Machine-readable electronics designs
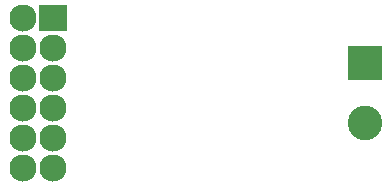
<source format=gbs>
G04 #@! TF.FileFunction,Soldermask,Bot*
%FSLAX46Y46*%
G04 Gerber Fmt 4.6, Leading zero omitted, Abs format (unit mm)*
G04 Created by KiCad (PCBNEW 4.0.2+dfsg1-stable) date ven. 15 mars 2019 11:09:51 CET*
%MOMM*%
G01*
G04 APERTURE LIST*
%ADD10C,0.100000*%
%ADD11R,2.400000X2.300000*%
%ADD12C,2.300000*%
%ADD13R,2.940000X2.940000*%
%ADD14C,2.940000*%
G04 APERTURE END LIST*
D10*
D11*
X136030000Y-98650000D03*
D12*
X136030000Y-101190000D03*
X136030000Y-103730000D03*
X136030000Y-106270000D03*
X136030000Y-108810000D03*
X136030000Y-111350000D03*
X133490000Y-98650000D03*
X133490000Y-101190000D03*
X133490000Y-103730000D03*
X133490000Y-106270000D03*
X133490000Y-108810000D03*
X133490000Y-111350000D03*
D13*
X162470000Y-102460000D03*
D14*
X162470000Y-107540000D03*
M02*

</source>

Work required
For this exercise, transcribe the data above line by line, exactly, with pictures omitted.

Written solution
<source format=gbs>
G04 #@! TF.FileFunction,Soldermask,Bot*
%FSLAX46Y46*%
G04 Gerber Fmt 4.6, Leading zero omitted, Abs format (unit mm)*
G04 Created by KiCad (PCBNEW 4.0.2+dfsg1-stable) date ven. 15 mars 2019 11:09:51 CET*
%MOMM*%
G01*
G04 APERTURE LIST*
%ADD10C,0.100000*%
%ADD11R,2.400000X2.300000*%
%ADD12C,2.300000*%
%ADD13R,2.940000X2.940000*%
%ADD14C,2.940000*%
G04 APERTURE END LIST*
D10*
D11*
X136030000Y-98650000D03*
D12*
X136030000Y-101190000D03*
X136030000Y-103730000D03*
X136030000Y-106270000D03*
X136030000Y-108810000D03*
X136030000Y-111350000D03*
X133490000Y-98650000D03*
X133490000Y-101190000D03*
X133490000Y-103730000D03*
X133490000Y-106270000D03*
X133490000Y-108810000D03*
X133490000Y-111350000D03*
D13*
X162470000Y-102460000D03*
D14*
X162470000Y-107540000D03*
M02*

</source>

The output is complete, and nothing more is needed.